(Stored items)
══════════════════════════════

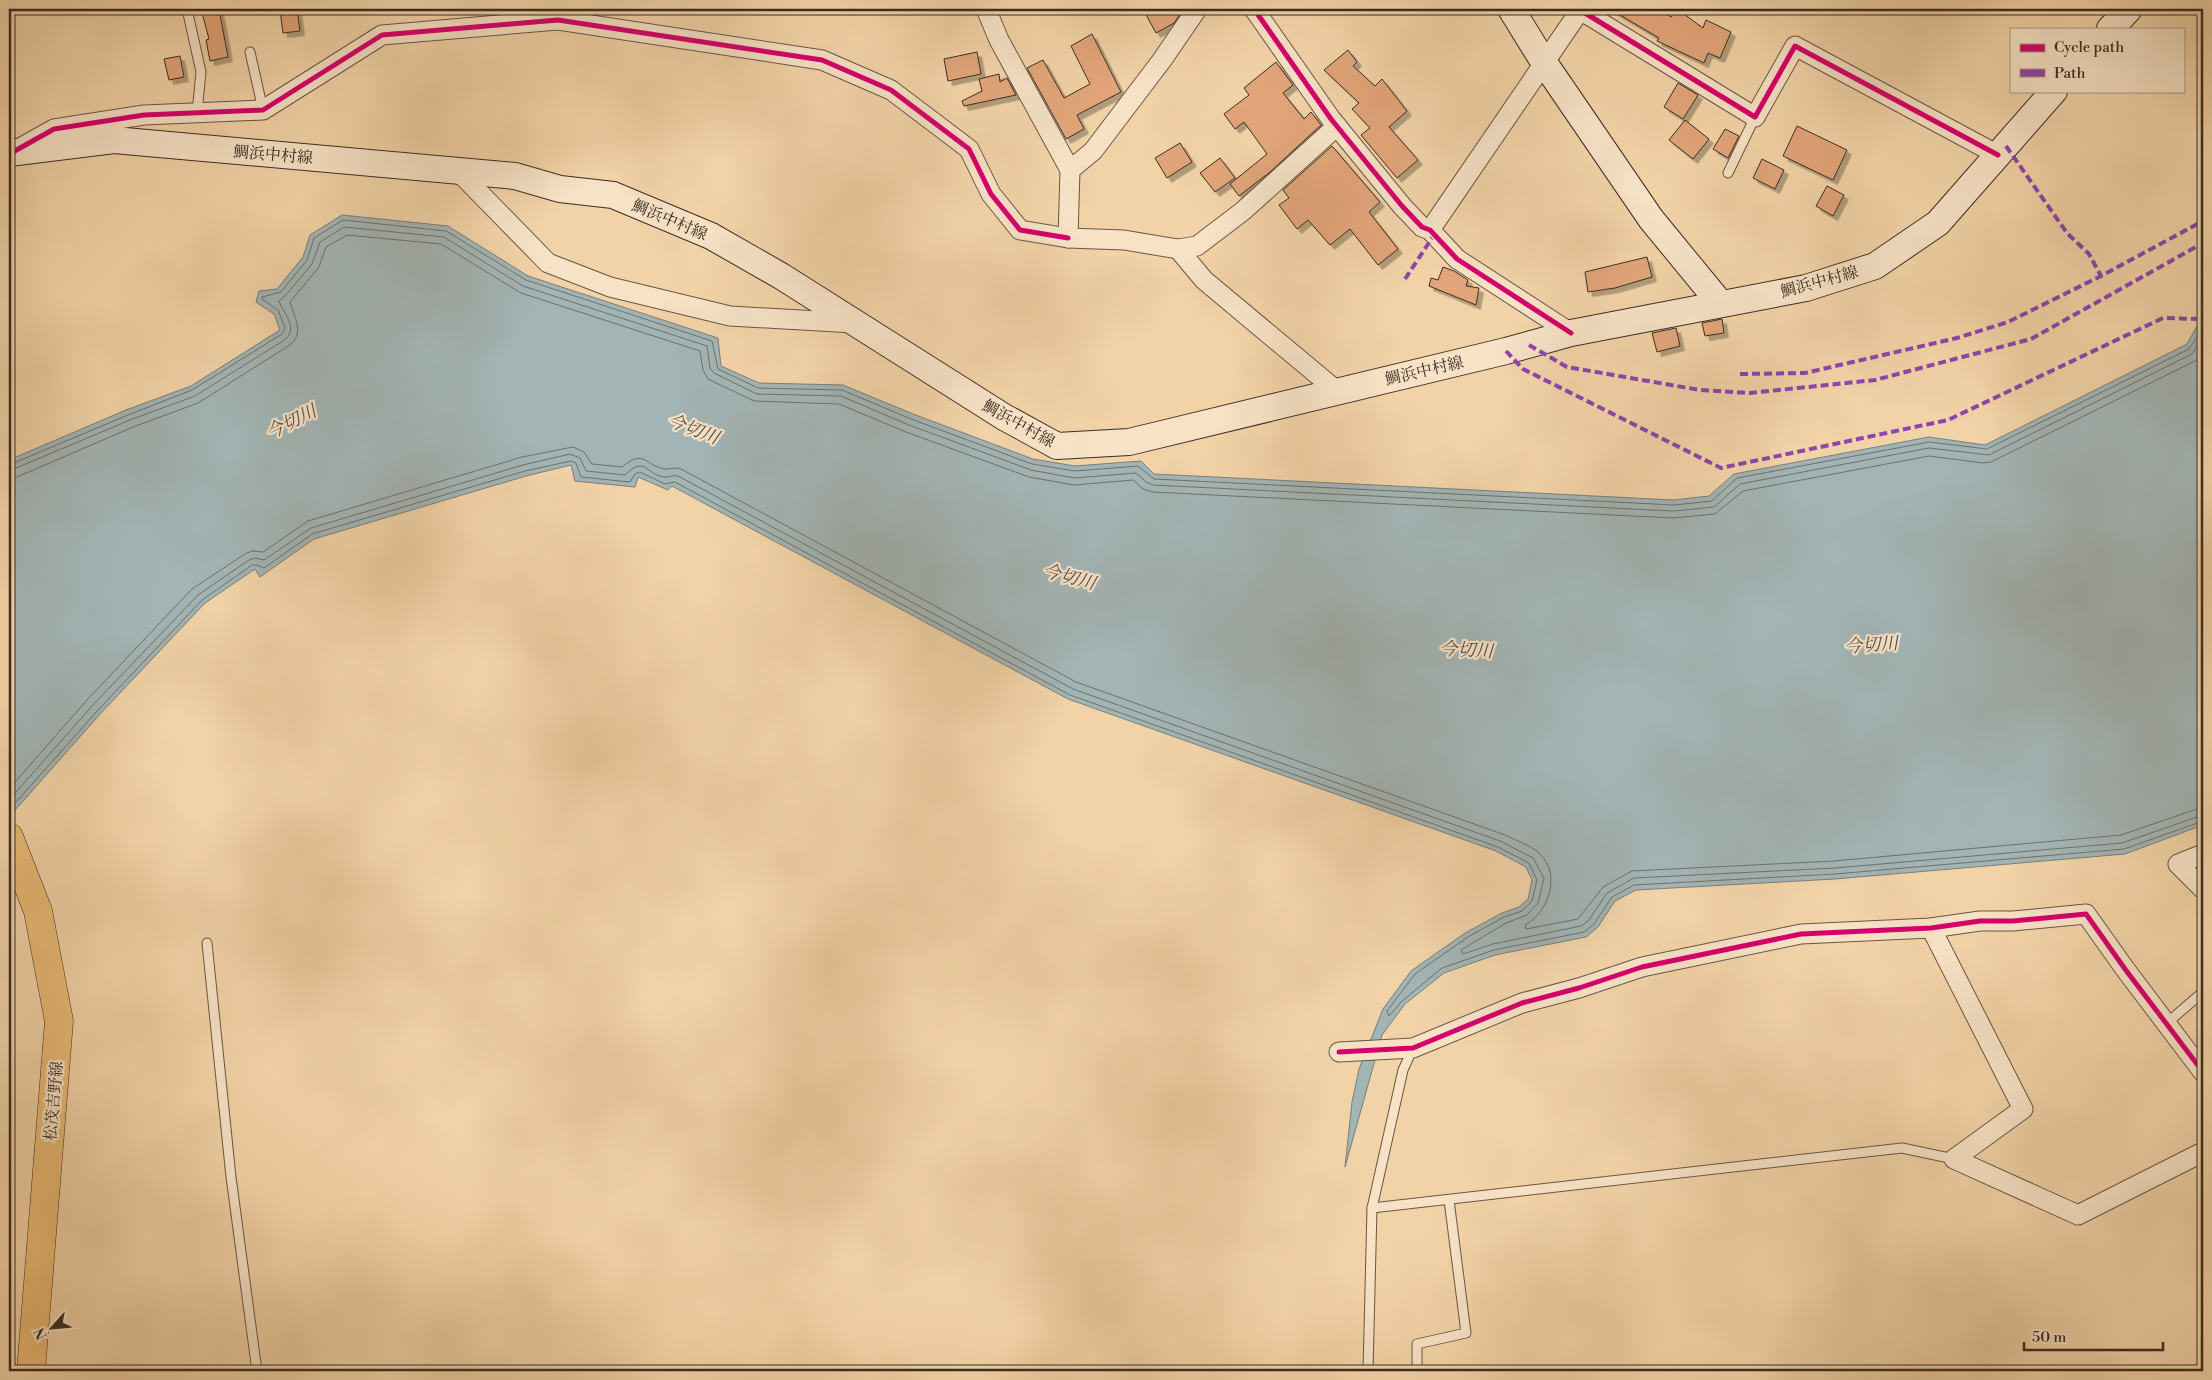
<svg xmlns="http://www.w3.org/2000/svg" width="2212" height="1380" font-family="'Libre Bodoni','Noto Serif JP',serif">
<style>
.water{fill:#a2b4b4;stroke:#787e7b}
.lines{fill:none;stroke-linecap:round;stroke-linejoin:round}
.shore{stroke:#6e706c;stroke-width:1}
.building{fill:#e2a57a;stroke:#392c25;filter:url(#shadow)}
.lane-casing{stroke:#675646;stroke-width:11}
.street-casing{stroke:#675646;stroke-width:21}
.secondary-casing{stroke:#392c25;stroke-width:28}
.primary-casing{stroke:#392c25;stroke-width:29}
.lane{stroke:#f7e2c6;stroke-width:9}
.street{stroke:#f7e2c6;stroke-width:19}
.secondary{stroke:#f7e2c6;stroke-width:26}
.primary{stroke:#e9ba74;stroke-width:28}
.quiet{stroke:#8e44ad;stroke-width:4;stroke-dasharray:8 4;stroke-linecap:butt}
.cycleway-casing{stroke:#f7e2c6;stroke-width:8}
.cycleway{stroke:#d6006c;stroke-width:5}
.labels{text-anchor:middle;stroke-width:4.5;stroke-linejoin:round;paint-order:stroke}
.street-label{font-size:16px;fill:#392c25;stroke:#f7e2c6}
.water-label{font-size:18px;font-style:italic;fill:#534e49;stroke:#f7e2c6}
</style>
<defs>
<filter id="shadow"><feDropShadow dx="4.5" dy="4.5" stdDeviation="0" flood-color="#0004"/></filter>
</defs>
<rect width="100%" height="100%" fill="#f2d3a7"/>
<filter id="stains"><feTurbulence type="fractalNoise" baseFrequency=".004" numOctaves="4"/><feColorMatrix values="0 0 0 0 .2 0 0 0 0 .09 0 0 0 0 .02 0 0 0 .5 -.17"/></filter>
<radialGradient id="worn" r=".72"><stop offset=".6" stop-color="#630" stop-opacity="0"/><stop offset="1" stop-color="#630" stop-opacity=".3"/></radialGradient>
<path class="water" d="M342,215l106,11 80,50 190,62 3,28 38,17 84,2 70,29 120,45 42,7 66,-5 13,13 520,26 35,-4 25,-22 195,-37 56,8 202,-101 10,-18 6,-3v502l-78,29 -290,25 -199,11 -21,11 -17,26 -12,10 -91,18 -51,18 -39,31 -23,31 -37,132 7,-65 7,-33 24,-60 28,-38 54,-38 37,-20 17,-6 9,-8 4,-19 -6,-13 -30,-16 -428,-152 -396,-213 -4,4 -30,-13 -3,10 -60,-6 -4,-16 -45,11 -212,63 -54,38 -5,-8 -50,34 -104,110 -92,104v-357l117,-50 65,-24 89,-56 -6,-16 -18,-12 3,-11 18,-2 26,-32 7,-22z"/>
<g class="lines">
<g class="shore">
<path d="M9,465l119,-50 64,-25 90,-56 3,-6 -7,-18 -15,-10 -1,-3 19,-5 26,-32 7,-22 29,-18 103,11 80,49 186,61 6,28 40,19 84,2 69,29 121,45 43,7 63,-5 16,13 520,26 38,-4 25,-23 192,-36 58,7 202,-100 14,-21"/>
<path d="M9,471l121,-51 65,-24 91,-57c12,-12 -3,-27 -7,-38l6,-5 27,-32 8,-22 24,-15 100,10 79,49 184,60 3,22 4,5 43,21 84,2 68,29 122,45 43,8 62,-5 10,9 7,3 520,26 41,-4 26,-23 189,-36 60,7 203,-101 11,-16"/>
<path d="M9,478l8,-1 116,-50 65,-24 92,-58c15,-13 4,-27 0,-43l29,-35 7,-20 21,-12 94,9 80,49 179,58 3,19 5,9 46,22 85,3 67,28 123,45 45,8 59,-5 10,9 10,3 520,26 42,-4 28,-23 186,-35 54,7 8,-1 204,-101 8,-7"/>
<path d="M9,789l78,-89 105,-111 53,-35 7,-3 11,1 45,-31 214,-64 51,-10 11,5 8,12 30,3c23,-19 23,-1 43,2 6,0 10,-2 16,0l395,213 429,153c10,5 25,10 34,18 23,21 10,59 -14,72l1,4 52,-10 25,-32 29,-16 202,-10 287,-26 82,-28"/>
<path d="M9,800l84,-95 105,-110 51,-35 6,-2 9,2 47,-32 212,-63 47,-11 10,4 6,13 39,4c21,-21 22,2 41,2 4,0 6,-2 12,-1l395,213 427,152 33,17 11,20 -6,25 -11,12 -21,8 -45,27 2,4 30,-10 88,-18 8,-6 18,-27 27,-15 201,-10 287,-25 81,-28"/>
<path d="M9,810l89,-100 104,-110 50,-35h5l7,3 48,-34 213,-63 46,-10 5,2 5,14 49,5 5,-8 5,-2 25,12 10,-2 395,213 428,152 31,16 8,17 -5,21 -10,10 -18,6 -36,20 -53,37 -28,37 2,5 13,-15 40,-33 52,-18 90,-18 10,-8 18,-27 22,-12 201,-11 289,-25 79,-28"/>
</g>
</g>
<g class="building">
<path d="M201,9h18l9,48 -18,4 -4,-21 3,-1z"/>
<path d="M297,9l3,22 -17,2 -3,-23z"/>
<path d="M1143,9h41l-10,14 -18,10z"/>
<path d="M1610,9h48l13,8 6,-8 26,19 3,-8 25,12 -11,26 -12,-5 -4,10 -47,-22 2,-3z"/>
<path d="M1092,34l29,58 -44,23 7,14 -18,10 -39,-71 16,-8 21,38 26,-14 -19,-38z"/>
<path d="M1348,50l9,12 -4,4 22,20 7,-7 25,32 -18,16 29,33 -21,18 -36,-43 9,-7 -18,-19 7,-6 -35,-33z"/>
<path d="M977,52l4,22 -33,7 -4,-22z"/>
<path d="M180,56l4,21 -15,3 -5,-21z"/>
<path d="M1276,62l17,23 -10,8 21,26 7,-7 10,13 -51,47 -31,24 -9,-12 37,-30 -23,-32 -9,7 -11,-15 25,-19 -5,-7z"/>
<path d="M999,74l1,8 7,-4 9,17 -52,11 -2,-5 20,-10 -3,-12z"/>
<path d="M1678,83l20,12 -15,24 -19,-12z"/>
<path d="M1685,120l24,19 -16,20 -24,-19z"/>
<path d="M1797,126l50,24 -14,30 -50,-24z"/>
<path d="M1725,129l14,7 -11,22 -15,-9z"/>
<path d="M1180,143l12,19 -25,16 -12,-20z"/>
<path d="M1332,146l48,56 -11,10 29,37 -20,16 -28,-36 -20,16 -22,-25 -11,9 -18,-24 10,-7 -6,-8z"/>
<path d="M1220,158l15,20 -20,14 -15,-19z"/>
<path d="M1762,159l22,11 -9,19 -22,-11z"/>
<path d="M1827,186l17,9 -11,21 -17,-10z"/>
<path d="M1647,257l5,20 -37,11 -27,4 -3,-20z"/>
<path d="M1443,267l11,4 14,9 -2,6 13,2 -3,17 -47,-19 2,-8 7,2z"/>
<path d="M1722,319l2,14 -19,3 -3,-13z"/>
<path d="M1676,328l4,18 -23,6 -5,-19z"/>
</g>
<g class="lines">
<defs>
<g id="lane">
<path d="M187,9l14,63 -4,41"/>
<path d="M250,52l13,58"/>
<path d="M1728,173l27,-56"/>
<path d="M207,943l24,234 26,194"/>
<path d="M2167,1023l36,-31"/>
<path d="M1372,1208l31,-138 10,-22"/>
<path d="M1417,1369v-25l49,-11 -17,-133"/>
<path d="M1368,1371l4,-163 530,-60 52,11"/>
</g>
<g id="street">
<path d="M986,9l13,31 71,130"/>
<path d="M1254,9l77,110 71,87 20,21 8,3 27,29 114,74"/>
<path d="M1580,10l175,107 40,-71 203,109"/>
<path d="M1337,126l-94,85 -46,35 -19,3 26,31 133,111"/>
<path d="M20,148l34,-19 90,-14 119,-5 119,-75 176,-15 264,40 69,30 78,59 22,45 29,36 48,8"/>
<path d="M458,171l90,92 62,24 120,29 124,7"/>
<path d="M1430,230l151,-221"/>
<path d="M1178,249l-54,-9 -56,-2 2,-68 23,-19 69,-91 35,-51"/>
<path d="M2203,854l-25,10 25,25"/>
<path d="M1931,928l92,181 -69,50 124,56 125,-63"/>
<path d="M1339,1052l74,-4 109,-45 57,-15 63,-21 159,-33 130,-6 49,-7h33l73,-7 39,55 78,103"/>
</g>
<g id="secondary">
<path d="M1511,9l34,55 106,155 69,84"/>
<path d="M2110,29l19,-20"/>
<path d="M9,153l105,-13 401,36 45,13 53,6 98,41 70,40 223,141 53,29 72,-4 377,-91 65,-18 235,-45 69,-22 63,-43 116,-132"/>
</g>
<path id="primary" d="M9,837l29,74 21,110 -28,350"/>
</defs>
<use href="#lane" class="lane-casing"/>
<use href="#street" class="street-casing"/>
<use href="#secondary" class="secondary-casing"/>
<use href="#primary" class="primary-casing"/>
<use href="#lane" class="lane"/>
<use href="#street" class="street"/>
<use href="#secondary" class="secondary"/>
<use href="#primary" class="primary"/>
<g class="quiet">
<path d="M2006,146l61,87 22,21 12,22"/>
<path d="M1405,279l29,-44"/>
<path d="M1529,345l38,22 133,23 50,3 125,-13 156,-41 172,-96"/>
<path d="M1506,351l17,18 198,99 227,-48 215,-102 36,1 4,-2"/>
<path d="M1740,374l65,-1 152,-35 51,-16 93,-46 102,-55"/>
</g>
<defs>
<g id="cycleway">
<path d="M1254,9l77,110 71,87 20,21 8,3 27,29 114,74"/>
<path d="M1580,10l175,107 40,-71 203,109"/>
<path d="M13,152l41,-23 90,-14 119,-5 119,-75 176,-15 264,40 69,30 78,59 22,45 29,36 48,8"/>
<path d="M1339,1052l74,-4 109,-45 57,-15 63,-21 159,-33 130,-6 49,-7h33l73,-7 39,55 78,103"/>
</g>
</defs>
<use href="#cycleway" class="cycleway-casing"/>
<use href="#cycleway" class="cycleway"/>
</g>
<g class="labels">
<g class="street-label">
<text transform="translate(273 154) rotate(5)" y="6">鯛浜中村線</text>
<text transform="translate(670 219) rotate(23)" y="6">鯛浜中村線</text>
<text transform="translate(1819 281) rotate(-15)" y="6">鯛浜中村線</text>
<text transform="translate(1424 370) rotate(-13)" y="6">鯛浜中村線</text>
<text transform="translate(1019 423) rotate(29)" y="6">鯛浜中村線</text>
<text transform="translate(53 1101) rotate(-85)" y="6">松茂吉野線</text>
</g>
<g class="water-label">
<text transform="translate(291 422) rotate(-27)" y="6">今切川</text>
<text transform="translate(693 429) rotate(21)" y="6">今切川</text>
<text transform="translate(1069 577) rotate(15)" y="6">今切川</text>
<text transform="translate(1871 645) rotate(-4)" y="6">今切川</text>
<text transform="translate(1466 650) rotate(3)" y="6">今切川</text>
</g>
</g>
<rect width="2212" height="1380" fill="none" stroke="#f2d3a7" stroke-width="30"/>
<rect x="10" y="10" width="2192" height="1360" fill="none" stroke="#392c25" stroke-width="2.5"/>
<rect x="15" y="15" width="2182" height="1350" fill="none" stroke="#392c25"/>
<rect x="2010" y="28" width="175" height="65" fill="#f7e2c6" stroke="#ab9986"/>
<rect x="2020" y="44" width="25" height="8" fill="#d6006c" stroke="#ab9986"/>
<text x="2054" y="52" font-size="15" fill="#392c25">Cycle path</text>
<rect x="2020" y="69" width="25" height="8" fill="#8e44ad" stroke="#ab9986"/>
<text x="2054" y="78" font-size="15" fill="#392c25">Path</text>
<g transform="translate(52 1328) rotate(243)" stroke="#f7e2c6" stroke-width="4" paint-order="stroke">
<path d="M0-4L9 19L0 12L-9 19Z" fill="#392c25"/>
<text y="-8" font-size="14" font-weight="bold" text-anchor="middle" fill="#392c25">N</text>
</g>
<path d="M2024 1342v8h139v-8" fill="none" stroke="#392c25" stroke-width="2.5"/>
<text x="2032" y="1342" font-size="15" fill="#392c25" stroke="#f7e2c6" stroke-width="4" paint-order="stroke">50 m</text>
<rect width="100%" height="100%" filter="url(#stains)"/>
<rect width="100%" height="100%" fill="url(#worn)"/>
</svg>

══════════════════════════════

## Work item
Search the entries for the word "worn" and copy every line that holds it.

## Task solution
<radialGradient id="worn" r=".72"><stop offset=".6" stop-color="#630" stop-opacity="0"/><stop offset="1" stop-color="#630" stop-opacity=".3"/></radialGradient>
<rect width="100%" height="100%" fill="url(#worn)"/>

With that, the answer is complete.